### WORK TASK
Put every line of the records below into a Markdown table with two columns, Row and Record text, and number the rows in order. Skip blank lines and leave the pictures out.

### EXERCISE DATA
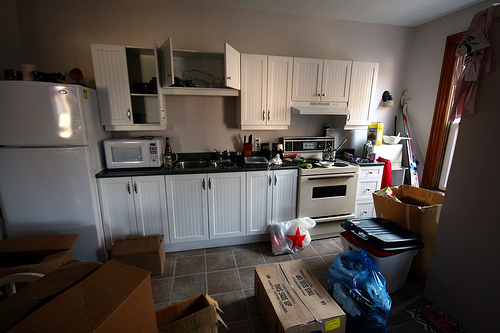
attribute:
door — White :
[269, 55, 291, 128]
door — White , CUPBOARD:
[241, 53, 268, 127]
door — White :
[222, 42, 240, 91]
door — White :
[159, 34, 174, 88]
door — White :
[89, 45, 132, 127]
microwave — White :
[98, 135, 168, 170]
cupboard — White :
[88, 39, 168, 140]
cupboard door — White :
[342, 59, 382, 129]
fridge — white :
[2, 78, 108, 266]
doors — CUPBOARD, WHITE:
[167, 169, 306, 241]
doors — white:
[141, 50, 331, 107]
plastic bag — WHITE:
[265, 213, 320, 258]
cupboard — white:
[125, 178, 294, 248]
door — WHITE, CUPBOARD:
[267, 54, 292, 124]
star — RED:
[289, 226, 307, 256]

### RESPONSE BOX
| Row | Record text |
|---|---|
| 1 | attribute: |
| 2 | door — White : |
| 3 | [269, 55, 291, 128] |
| 4 | door — White , CUPBOARD: |
| 5 | [241, 53, 268, 127] |
| 6 | door — White : |
| 7 | [222, 42, 240, 91] |
| 8 | door — White : |
| 9 | [159, 34, 174, 88] |
| 10 | door — White : |
| 11 | [89, 45, 132, 127] |
| 12 | microwave — White : |
| 13 | [98, 135, 168, 170] |
| 14 | cupboard — White : |
| 15 | [88, 39, 168, 140] |
| 16 | cupboard door — White : |
| 17 | [342, 59, 382, 129] |
| 18 | fridge — white : |
| 19 | [2, 78, 108, 266] |
| 20 | doors — CUPBOARD, WHITE: |
| 21 | [167, 169, 306, 241] |
| 22 | doors — white: |
| 23 | [141, 50, 331, 107] |
| 24 | plastic bag — WHITE: |
| 25 | [265, 213, 320, 258] |
| 26 | cupboard — white: |
| 27 | [125, 178, 294, 248] |
| 28 | door — WHITE, CUPBOARD: |
| 29 | [267, 54, 292, 124] |
| 30 | star — RED: |
| 31 | [289, 226, 307, 256] |